** WORK INSTRUCTIONS **
Copy the listing below from the line containing "Q: What is the number of yarn skeins shown?" through the end of the listing, leaving out the pictures.
═══ ENTRIES SHOWN ═══
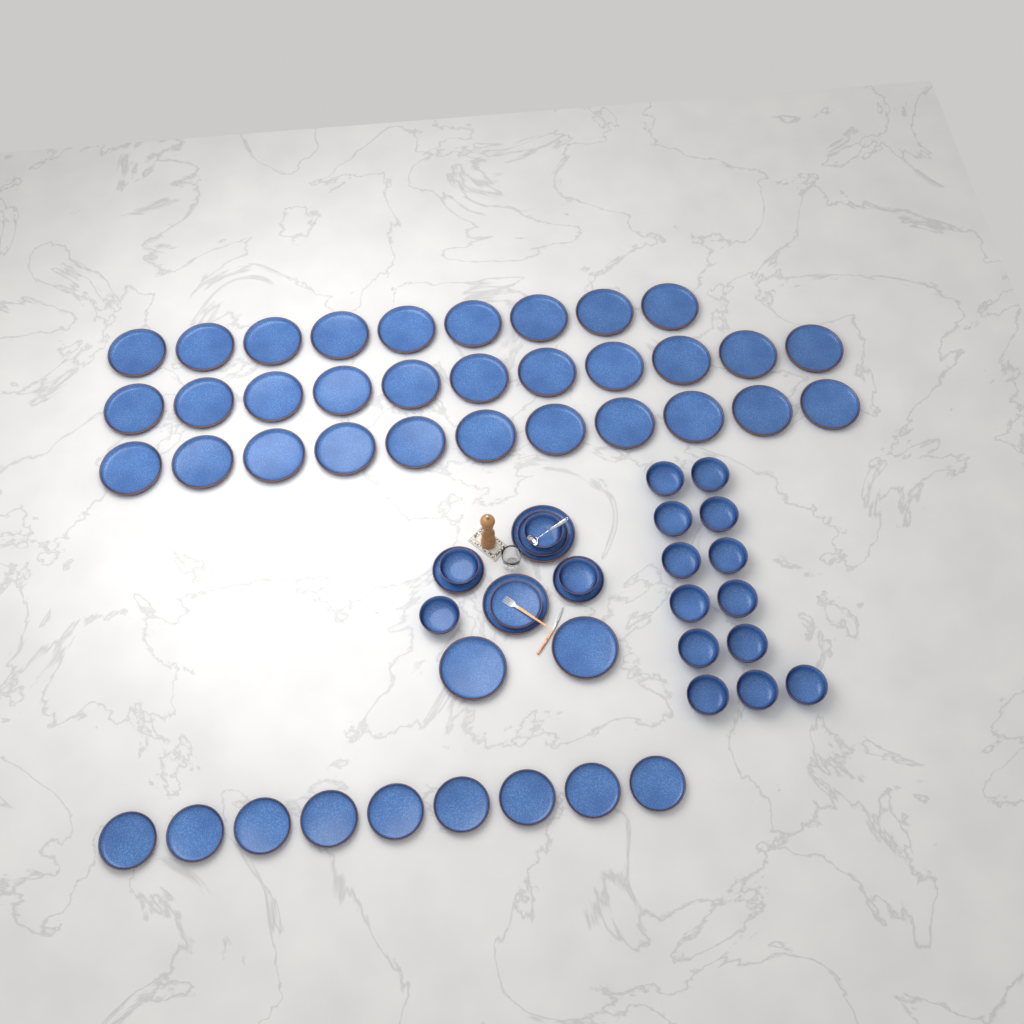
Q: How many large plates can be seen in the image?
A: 35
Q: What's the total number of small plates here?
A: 13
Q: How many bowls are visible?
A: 17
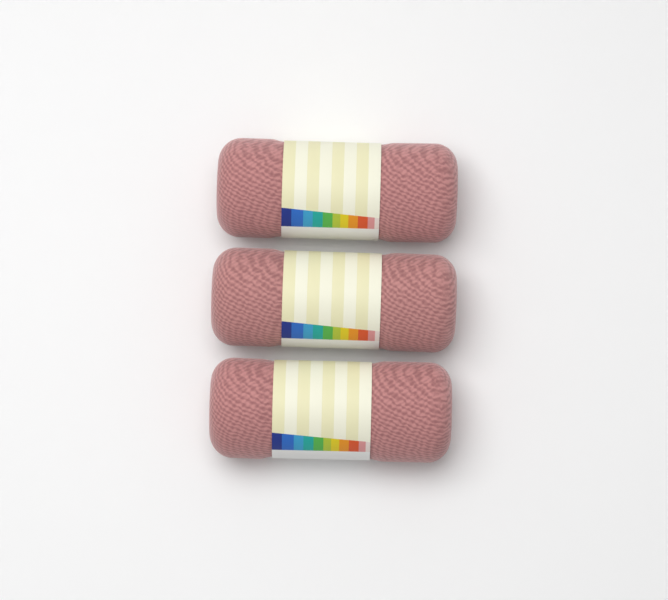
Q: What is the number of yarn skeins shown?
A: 3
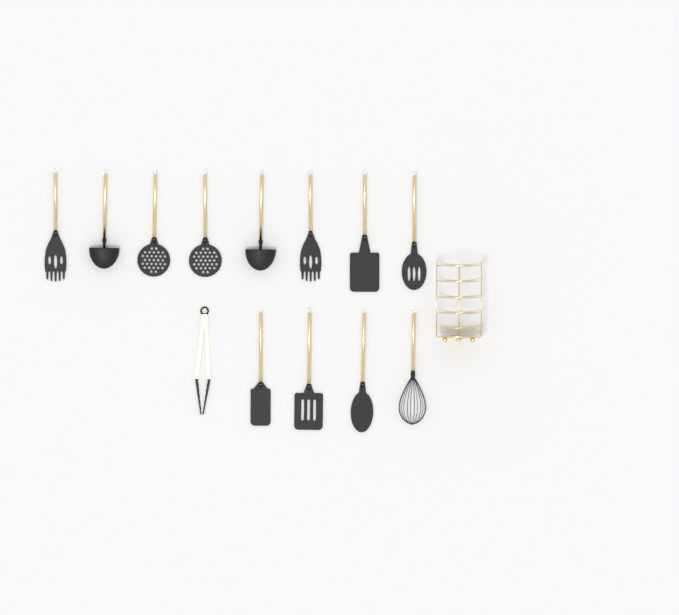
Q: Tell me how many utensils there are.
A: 13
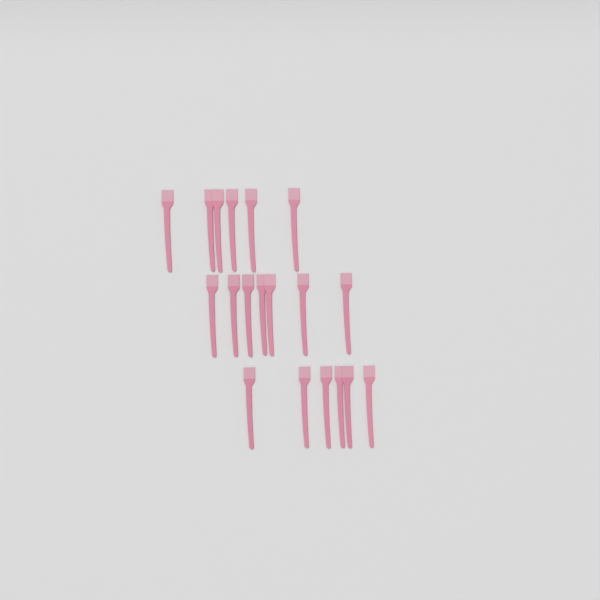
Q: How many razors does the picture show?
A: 19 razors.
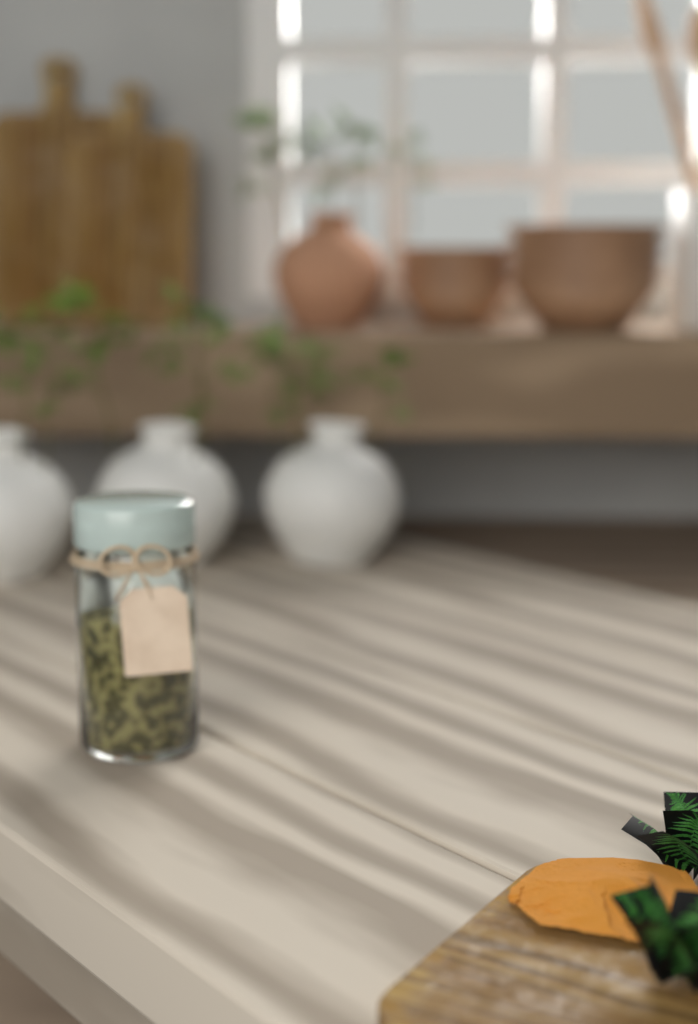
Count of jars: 1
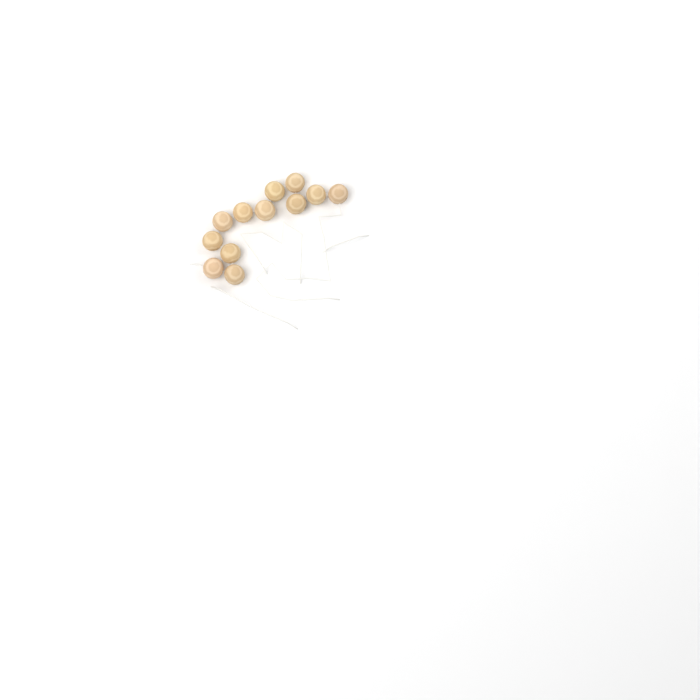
═══
** ANSWER TO THE EXERCISE **
Q: What is the number of yarn skeins shown?
A: 3
Q: Tell me how many utensils there are.
A: 13
Q: How many razors does the picture show?
A: 19 razors.
Count of jars: 1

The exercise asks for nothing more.